--- Explore the material ---
1. Answer these questions from the toll and ticketing text, each in a short line:
(a) How many vehicles an hour can the electronic toll system handle, according to the Texas A&M Transport Institute study?
(b) What share of Japanese motorists use the ETC system?
(c) How many contactless transactions are carried out every day with T-money?
2. Please return the part of the toll and ticketing text between "ETC was first" and "use the system.", inclusive.

##### Text block #####


    Electronic toll collection


    In an Electronic Toll Collection (ETC) system, motorists no longer have to stop to pay toll fees. The vehicle is equipped with an on-board unit which communicates with a terminal, an optical reader, when joining or leaving the highway or toll road so that billing and payment is carried out automatically (or using a prepayment system). The driver's smartphone could also be used to connect and make payments in the future. This saves time, reduces or eliminates lines at toll booths and saves fuel. According to a study by Texas A&M Transport Institute, the electronic toll system can handle 1,800 vehicles an hour as opposed to 350 for manual tolls. In addition, CO2 emissions are reduced by 40 to 63 %.


    ETC was first applied to trucks and transport companies to increase competitiveness and has now expanded to private vehicles. It is already the norm in certain countries such as Japan, South Korea, Malaysia and Portugal.

    Example: The Japanese government has set up an electronic toll collection (ETC) infrastructure as an integral part of the intelligent transport system deployed throughout the country. Today, 43 million Japanese vehicles are equipped with an ETC unit and over 86 % of motorists use the system.

    Ticketing technology


    Intermodal ticketing systems, combine a card (or smartphone application) valid on several modes of transportation, a reader infrastructure (optical, magnetic, infrared, etc.) and a secure electronic payment system. Their aim is flexibility, ease of use for the traveler and increased productivity: eliminating or reducing waiting time at ticket desks, time spent buying a ticket, going through ticket barriers or validating tickets ultimately saves the transportation system thousands of hours.

    Example: In South Korea, public transport in Seoul and numerous other cities, as well as the national rail network, can be accessed with one pass, the rechargeable T-money card, which the traveler does not even have to take out (it is scanned through clothing and wallets). Over 30 million contactless transactions are carried out every day with T-money.

##### Entries supplied #####

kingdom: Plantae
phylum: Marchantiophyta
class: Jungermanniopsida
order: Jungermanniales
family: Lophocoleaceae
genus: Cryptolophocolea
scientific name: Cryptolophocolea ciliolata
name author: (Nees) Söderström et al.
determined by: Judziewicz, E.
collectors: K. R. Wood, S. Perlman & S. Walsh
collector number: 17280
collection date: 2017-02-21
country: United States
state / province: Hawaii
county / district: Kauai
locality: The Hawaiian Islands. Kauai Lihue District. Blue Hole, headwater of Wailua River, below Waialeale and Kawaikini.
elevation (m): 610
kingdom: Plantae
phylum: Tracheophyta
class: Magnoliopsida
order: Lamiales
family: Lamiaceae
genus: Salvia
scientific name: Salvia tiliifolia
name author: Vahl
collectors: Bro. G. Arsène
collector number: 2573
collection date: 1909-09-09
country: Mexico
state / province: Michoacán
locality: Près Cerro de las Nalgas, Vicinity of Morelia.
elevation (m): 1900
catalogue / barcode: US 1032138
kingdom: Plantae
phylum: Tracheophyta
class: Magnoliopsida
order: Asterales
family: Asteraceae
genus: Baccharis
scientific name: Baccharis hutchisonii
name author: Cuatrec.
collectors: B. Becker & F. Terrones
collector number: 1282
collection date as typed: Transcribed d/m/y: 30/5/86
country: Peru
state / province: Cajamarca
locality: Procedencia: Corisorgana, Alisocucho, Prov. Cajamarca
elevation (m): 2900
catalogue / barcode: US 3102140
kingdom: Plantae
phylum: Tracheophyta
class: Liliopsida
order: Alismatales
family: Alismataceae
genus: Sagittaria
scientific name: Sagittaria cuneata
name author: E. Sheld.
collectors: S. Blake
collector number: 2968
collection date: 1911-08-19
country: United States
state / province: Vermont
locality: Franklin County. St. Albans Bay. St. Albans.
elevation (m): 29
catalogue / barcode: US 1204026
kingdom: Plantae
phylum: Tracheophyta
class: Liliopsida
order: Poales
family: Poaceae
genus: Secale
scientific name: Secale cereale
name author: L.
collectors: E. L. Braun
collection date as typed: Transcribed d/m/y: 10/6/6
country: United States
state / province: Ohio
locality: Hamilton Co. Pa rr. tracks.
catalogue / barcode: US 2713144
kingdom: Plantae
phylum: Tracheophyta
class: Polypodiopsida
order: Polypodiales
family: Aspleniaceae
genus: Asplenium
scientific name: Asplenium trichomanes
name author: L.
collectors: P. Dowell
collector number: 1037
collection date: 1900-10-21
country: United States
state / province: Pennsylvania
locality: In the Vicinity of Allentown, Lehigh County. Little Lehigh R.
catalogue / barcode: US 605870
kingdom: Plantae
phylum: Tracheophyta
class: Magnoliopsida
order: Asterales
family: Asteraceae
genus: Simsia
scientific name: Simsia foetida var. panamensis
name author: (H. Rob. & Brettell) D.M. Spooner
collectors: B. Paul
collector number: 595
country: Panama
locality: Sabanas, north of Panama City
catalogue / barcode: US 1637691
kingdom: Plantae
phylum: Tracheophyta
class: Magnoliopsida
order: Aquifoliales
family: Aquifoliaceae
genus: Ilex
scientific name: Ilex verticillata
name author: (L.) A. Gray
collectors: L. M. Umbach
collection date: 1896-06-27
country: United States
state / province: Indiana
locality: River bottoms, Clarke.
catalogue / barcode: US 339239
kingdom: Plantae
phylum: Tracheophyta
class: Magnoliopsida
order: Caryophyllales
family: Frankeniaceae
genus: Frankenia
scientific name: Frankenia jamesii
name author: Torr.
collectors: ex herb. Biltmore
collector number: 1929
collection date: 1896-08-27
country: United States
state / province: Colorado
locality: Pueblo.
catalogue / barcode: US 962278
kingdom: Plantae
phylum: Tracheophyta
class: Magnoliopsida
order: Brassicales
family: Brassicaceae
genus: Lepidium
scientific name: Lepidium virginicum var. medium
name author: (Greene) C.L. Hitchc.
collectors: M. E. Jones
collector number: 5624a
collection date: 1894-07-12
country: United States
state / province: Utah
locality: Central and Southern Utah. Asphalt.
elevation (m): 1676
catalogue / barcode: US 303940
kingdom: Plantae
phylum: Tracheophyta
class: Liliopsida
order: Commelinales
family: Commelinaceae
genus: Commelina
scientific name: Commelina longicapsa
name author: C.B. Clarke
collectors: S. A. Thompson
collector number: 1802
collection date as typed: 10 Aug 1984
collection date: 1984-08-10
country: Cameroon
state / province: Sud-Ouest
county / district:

#####

--- List of answers ---
1.
(a) 1,800 vehicles an hour
(b) Over 86 %
(c) Over 30 million

2.
ETC was first applied to trucks and transport companies to increase competitiveness and has now expanded to private vehicles. It is already the norm in certain countries such as Japan, South Korea, Malaysia and Portugal.

    Example: The Japanese government has set up an electronic toll collection (ETC) infrastructure as an integral part of the intelligent transport system deployed throughout the country. Today, 43 million Japanese vehicles are equipped with an ETC unit and over 86 % of motorists use the system.